2. **Aggregation.** When an event matches, the worker appends it to the open digest window (`tenantId + actionId + window`). Events include the canonical scope, delta counts, and references.
3. **Flush.** When the window expires or hits the workers safety cap (configurable), the worker renders a digest template and emits a single delivery with status `Digested`.
4. **Audit.** The delivery ledger links back to the digest document so operators can inspect individual items and the aggregated summary.
---
## 2. Storage model
Digest state lives in Mongo (`digests` collection) and mirrors the schema described in [modules/notify/architecture.md](../modules/notify/architecture.md#7-data-model-mongo):
```json
{
"_id": "tenant-dev:act-email-compliance:1h",
"tenantId": "tenant-dev",
"actionKey": "act-email-compliance",
"window": "1h",
"openedAt": "2025-10-24T08:00:00Z",
"status": "open",
"items": [
{
"eventId": "00000000-0000-0000-0000-000000000001",
"scope": {
"namespace": "prod-payments",
"repo": "ghcr.io/acme/api",
"digest": "sha256:…"
},
"delta": {
"newCritical": 1,
"kev": 1
}
}
]
}
```
- `status` reflects whether the window is currently collecting (`open`) or has been completed (`closed`). Future revisions may introduce `flushing` for in-progress operations.
- `items[].delta` captures aggregated counts for reporting (e.g., new critical findings, KEV, quieted).
- Workers use optimistic concurrency on the document ID to avoid duplicate flushes across replicas.
---
## 3. Rendering and templates
- Digest deliveries use the same template engine as instant notifications. Templates receive an additional `digest` object with `window`, `openedAt`, `itemCount`, and `items` (findings grouped by namespace/repository when available).
- Provide digest-specific templates (e.g., `tmpl-digest-hourly`) so the body can enumerate top offenders, summarise totals, and link to detailed dashboards.

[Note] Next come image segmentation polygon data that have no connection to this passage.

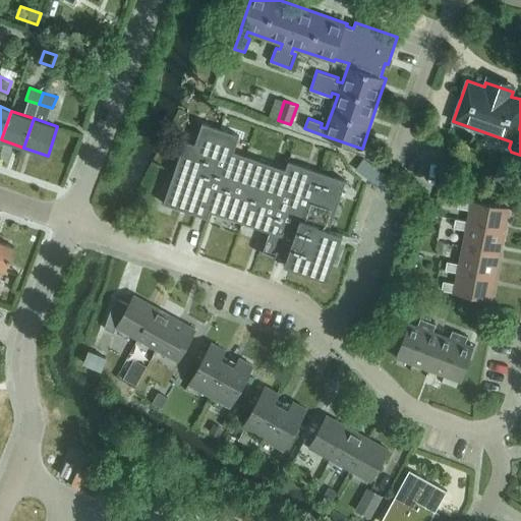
[(289,162),(286,170),(233,152),(238,136),(203,124),(195,146),(185,141),(165,203),(198,215),(198,214),(208,217),(210,211),(267,230),(258,253),(326,276),(337,243),(326,239),(329,229),(345,181),(289,162)]
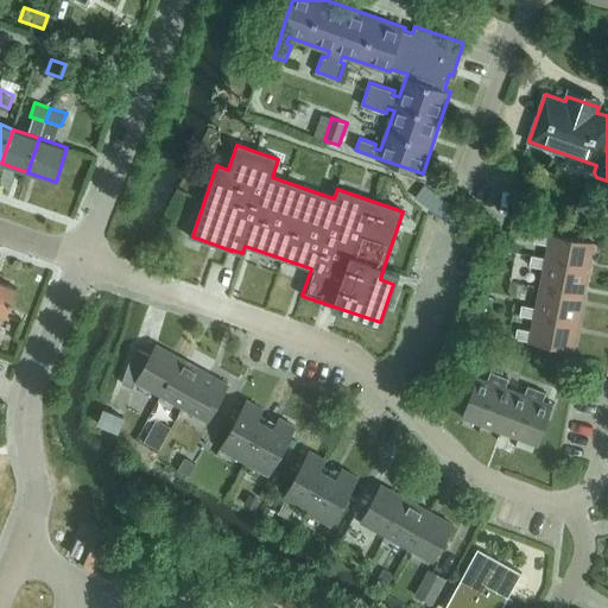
[(532,254),(531,259),(589,270),(594,242),(550,234),(550,235),(536,232),(534,242),(548,245),(545,258),(532,254)]
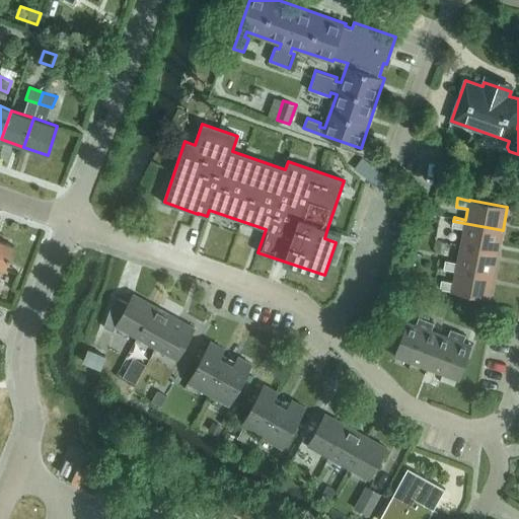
[(464,229),(460,245),(498,253),(503,230),(453,221),(452,226),(464,229)]
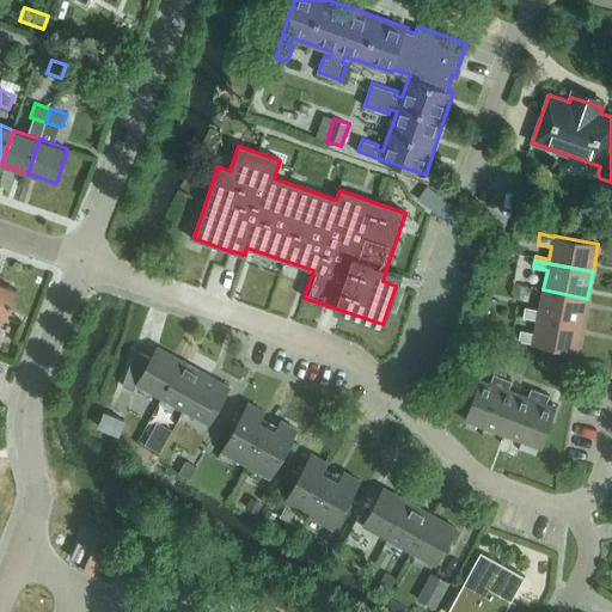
[(0,283),(0,316),(7,318),(17,289),(0,283)]
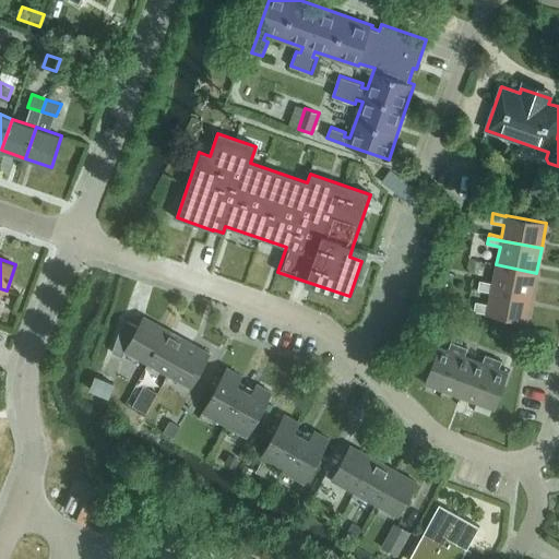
[(479,281),(478,287),(532,297),(536,273),(496,264),(492,283),(479,281)]
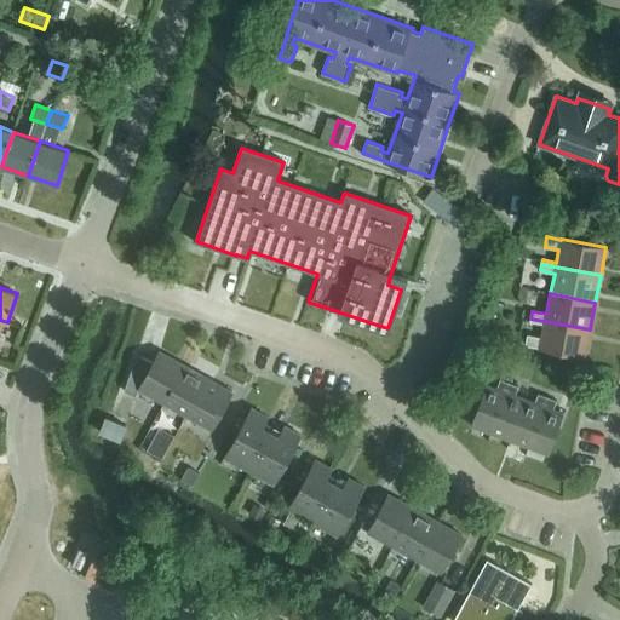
[(590,329),(530,319),(530,321),(544,325),(541,338),(527,334),(526,345),(540,348),(539,349),(584,357),(590,329)]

- When no template is specified, Notify falls back to channel defaults that emphasise summary counts and redirect to Console for detail.
---
## 4. API surface
| Endpoint | Description | Notes |
|----------|-------------|-------|
| `POST /digests` | Issues administrative commands (e.g., force flush, reopen) for a specific action/window. | Request body specifies the command target; requires `notify.admin`. |
| `GET /digests/{actionKey}` | Returns the currently open window (if any) for the referenced action. | Supports operators/CLI inspecting pending digests; requires `notify.read`. |
| `DELETE /digests/{actionKey}` | Drops the open window without notifying (emergency stop). | Emits an audit record; use sparingly. |
All routes honour the tenant header and reuse the standard Notify rate limits.
---
## 5. Worker behaviour and safety nets
- **Idempotency.** Flush operations generate a deterministic digest delivery ID (`digest:<tenant>:<actionId>:<window>:<openedAt>`). Retries reuse the same ID.

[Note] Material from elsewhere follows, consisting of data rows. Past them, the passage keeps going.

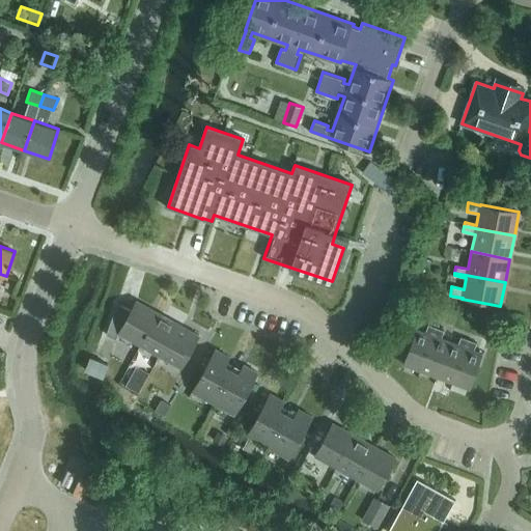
[(115,339),(118,333),(140,344),(158,313),(136,301),(131,310),(117,303),(107,334),(115,339)]
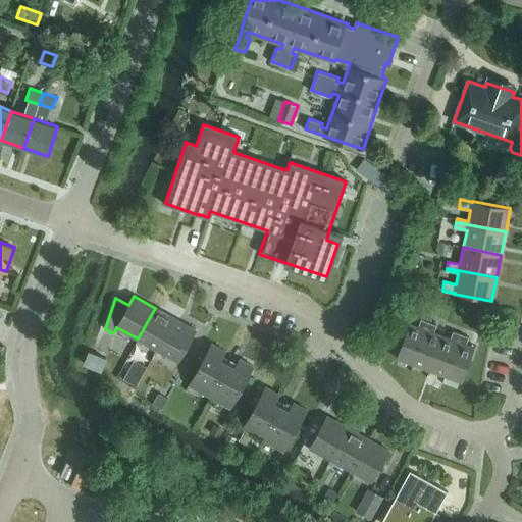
[(155,308),(138,338),(158,350),(175,319),(155,308)]
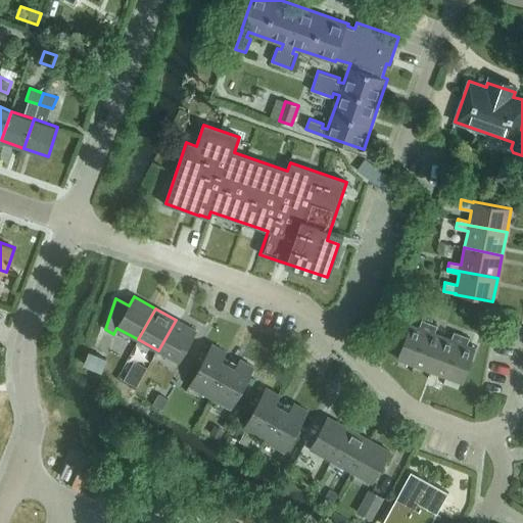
[(176,320),(158,350),(179,363),(196,331),(176,320)]
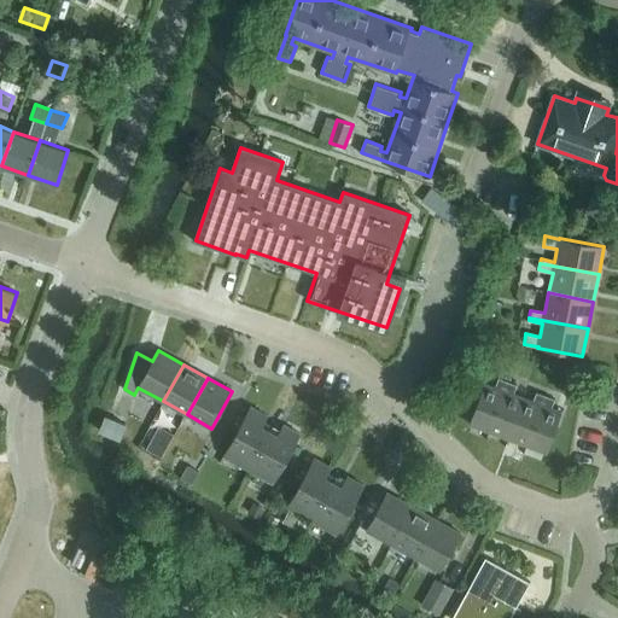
[(470,424),(489,431),(508,382),(499,378),(495,388),(484,383),(470,424)]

- **Throttles.** Digest generation respects action throttles; setting an aggressive throttle together with a digest window may result in deliberate skips (logged as `Throttled` in the delivery ledger).
- **Quiet hours.** Future sprint work (`NOTIFY-SVC-39-004`) integrates quiet-hour calendars. When enabled, flush timers pause during quiet windows and resume afterwards.
- **Back-pressure.** When the window reaches the configured item cap before the timer, the worker flushes early and starts a new window immediately.
- **Crash resilience.** Workers rebuild in-flight windows from Mongo on startup; partially flushed windows remain closed after success or reopened if the flush fails.
---
## 6. Operator guidance
- Choose hourly digests for high-volume compliance events; daily digests suit executive reporting.
- Pair digests with incident-focused instant rules so critical items surface immediately while less urgent noise is summarised.
- Monitor `/stats` output for `openDigestCount` to ensure windows are flushing; spikes may indicate downstream connector failures.
- When testing new digest templates, open a small (`5m`) window, trigger sample events, then call `POST /digests/{actionId}/flush` to validate rendering before moving to longer cadences.
---
> **Imposed rule reminder:** Work of this type or tasks of this type on this component must also be applied everywhere else it should be applied.